§ INPUT:
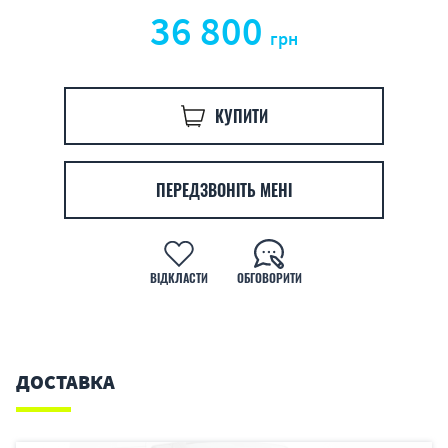
36 800
грн
КУПИТИ
ПЕРЕДЗВОНІТЬ МЕНІ
ВІДКЛАСТИ
ОБГОВОРИТИ
ДОСТАВКА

§ WHAT TO DO: Where a picture appears in the listing above, skip it and set down all the rest exactly.

§ REPLY:
36 800
грн
КУПИТИ
ПЕРЕДЗВОНІТЬ МЕНІ
ВІДКЛАСТИ
ОБГОВОРИТИ
ДОСТАВКА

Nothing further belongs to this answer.